◆ REQUIRED WORK ◆
Your task is to quote the records from their first line through the line containing "in pharmaceuticals)", with nothing added or left out.

◆ INFORMATION SUPPLIED ◆
● ● ●
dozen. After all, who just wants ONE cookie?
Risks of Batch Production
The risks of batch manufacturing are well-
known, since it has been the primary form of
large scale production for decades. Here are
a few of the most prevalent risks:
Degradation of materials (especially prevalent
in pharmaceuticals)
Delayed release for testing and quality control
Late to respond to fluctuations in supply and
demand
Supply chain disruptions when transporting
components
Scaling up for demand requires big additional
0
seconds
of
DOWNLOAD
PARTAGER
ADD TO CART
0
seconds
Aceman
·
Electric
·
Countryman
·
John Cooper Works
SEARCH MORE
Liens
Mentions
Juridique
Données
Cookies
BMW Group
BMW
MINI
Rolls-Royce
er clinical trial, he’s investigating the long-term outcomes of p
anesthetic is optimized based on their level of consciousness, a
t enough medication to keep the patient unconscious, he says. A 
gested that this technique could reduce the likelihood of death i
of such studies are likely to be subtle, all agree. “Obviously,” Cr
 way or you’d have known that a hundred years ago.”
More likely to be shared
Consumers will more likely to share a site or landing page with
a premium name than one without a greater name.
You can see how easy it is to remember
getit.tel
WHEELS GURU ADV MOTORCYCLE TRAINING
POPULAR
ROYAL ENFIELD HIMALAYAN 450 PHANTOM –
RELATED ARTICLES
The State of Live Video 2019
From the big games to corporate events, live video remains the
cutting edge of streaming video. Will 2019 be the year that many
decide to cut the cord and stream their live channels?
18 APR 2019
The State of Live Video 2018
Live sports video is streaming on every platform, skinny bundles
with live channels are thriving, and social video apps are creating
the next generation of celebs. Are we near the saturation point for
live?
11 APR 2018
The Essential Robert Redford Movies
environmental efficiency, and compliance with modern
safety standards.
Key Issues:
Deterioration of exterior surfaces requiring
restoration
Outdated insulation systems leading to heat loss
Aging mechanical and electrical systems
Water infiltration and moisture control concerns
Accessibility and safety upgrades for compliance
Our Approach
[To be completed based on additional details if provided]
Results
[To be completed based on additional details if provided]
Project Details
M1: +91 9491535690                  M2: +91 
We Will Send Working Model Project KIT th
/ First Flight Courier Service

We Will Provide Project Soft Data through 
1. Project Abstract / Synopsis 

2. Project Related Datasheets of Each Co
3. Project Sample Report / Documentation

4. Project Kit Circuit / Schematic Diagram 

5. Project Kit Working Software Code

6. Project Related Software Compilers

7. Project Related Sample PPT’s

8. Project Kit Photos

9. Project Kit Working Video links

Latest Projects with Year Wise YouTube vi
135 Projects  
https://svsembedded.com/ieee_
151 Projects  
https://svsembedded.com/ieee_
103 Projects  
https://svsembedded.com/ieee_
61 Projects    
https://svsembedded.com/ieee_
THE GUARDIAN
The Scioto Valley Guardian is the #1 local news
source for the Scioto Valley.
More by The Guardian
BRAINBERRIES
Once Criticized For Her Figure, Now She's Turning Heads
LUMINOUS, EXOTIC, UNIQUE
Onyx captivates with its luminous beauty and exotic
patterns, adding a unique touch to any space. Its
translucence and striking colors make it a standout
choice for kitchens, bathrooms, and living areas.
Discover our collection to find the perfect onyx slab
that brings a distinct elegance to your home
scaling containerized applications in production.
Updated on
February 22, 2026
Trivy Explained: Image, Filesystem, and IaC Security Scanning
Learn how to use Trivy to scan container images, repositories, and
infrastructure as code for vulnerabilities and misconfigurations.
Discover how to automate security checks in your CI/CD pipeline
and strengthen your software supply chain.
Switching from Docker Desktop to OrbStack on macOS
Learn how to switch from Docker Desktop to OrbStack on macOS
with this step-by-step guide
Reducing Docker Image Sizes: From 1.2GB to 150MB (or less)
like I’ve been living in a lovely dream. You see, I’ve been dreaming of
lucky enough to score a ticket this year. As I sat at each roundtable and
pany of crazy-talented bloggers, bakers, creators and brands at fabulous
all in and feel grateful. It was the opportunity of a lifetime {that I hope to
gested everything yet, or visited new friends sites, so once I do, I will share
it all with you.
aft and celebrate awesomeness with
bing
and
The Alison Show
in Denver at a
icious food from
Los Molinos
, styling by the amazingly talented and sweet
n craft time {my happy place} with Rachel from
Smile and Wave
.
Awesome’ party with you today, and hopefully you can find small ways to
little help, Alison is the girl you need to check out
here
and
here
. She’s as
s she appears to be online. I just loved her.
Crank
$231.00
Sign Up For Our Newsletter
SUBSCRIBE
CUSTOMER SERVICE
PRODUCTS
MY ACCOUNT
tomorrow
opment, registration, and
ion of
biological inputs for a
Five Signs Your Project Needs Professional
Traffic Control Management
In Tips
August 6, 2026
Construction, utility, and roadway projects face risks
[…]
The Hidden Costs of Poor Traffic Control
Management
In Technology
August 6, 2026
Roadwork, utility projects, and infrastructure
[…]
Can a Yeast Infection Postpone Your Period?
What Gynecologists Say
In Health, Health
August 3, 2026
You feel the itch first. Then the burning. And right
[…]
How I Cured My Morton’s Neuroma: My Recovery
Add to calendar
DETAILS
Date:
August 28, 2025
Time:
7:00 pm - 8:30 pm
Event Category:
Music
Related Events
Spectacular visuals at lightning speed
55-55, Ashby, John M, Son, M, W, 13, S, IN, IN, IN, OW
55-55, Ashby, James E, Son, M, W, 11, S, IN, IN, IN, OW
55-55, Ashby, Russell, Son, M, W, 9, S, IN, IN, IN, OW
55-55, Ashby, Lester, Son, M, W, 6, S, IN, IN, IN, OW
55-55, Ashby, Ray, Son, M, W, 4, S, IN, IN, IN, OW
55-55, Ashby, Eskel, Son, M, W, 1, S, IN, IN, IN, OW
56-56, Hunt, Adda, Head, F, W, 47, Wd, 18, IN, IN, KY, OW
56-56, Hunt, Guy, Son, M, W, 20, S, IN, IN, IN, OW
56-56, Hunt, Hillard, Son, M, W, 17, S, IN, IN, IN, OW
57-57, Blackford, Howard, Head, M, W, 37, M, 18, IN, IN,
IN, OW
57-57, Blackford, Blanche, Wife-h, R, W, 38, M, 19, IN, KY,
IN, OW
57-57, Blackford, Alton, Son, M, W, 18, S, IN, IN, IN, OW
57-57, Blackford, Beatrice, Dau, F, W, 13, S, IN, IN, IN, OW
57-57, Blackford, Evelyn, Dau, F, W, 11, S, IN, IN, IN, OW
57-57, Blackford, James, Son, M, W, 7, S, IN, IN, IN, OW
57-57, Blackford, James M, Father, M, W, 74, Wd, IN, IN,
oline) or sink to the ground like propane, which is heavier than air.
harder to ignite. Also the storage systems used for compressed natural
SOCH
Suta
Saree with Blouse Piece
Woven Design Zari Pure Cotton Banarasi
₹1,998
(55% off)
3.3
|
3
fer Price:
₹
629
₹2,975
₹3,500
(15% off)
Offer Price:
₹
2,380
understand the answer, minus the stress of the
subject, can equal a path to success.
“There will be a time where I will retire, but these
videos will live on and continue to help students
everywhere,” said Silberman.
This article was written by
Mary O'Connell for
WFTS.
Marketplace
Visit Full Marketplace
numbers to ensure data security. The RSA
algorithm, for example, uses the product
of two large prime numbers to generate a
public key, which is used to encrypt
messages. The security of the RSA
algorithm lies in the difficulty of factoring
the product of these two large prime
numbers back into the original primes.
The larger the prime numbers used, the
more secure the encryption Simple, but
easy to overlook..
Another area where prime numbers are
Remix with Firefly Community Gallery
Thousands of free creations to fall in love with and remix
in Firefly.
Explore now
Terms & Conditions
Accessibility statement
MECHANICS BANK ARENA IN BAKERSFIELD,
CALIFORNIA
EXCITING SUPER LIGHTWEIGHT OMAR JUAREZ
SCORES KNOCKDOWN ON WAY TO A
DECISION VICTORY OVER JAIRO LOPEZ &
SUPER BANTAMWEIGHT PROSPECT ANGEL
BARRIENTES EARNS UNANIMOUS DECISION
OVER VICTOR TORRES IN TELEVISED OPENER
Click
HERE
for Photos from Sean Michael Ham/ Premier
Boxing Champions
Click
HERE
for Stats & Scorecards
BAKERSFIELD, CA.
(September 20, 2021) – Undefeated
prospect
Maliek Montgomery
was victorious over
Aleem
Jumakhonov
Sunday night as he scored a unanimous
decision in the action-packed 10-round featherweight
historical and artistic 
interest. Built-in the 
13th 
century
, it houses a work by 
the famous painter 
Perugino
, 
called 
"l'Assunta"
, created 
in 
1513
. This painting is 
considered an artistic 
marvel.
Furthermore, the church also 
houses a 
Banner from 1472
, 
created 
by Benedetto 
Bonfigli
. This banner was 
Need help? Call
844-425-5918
● ● ●
◆ RESULT OF THIS TASK ◆
dozen. After all, who just wants ONE cookie?
Risks of Batch Production
The risks of batch manufacturing are well-
known, since it has been the primary form of
large scale production for decades. Here are
a few of the most prevalent risks:
Degradation of materials (especially prevalent
in pharmaceuticals)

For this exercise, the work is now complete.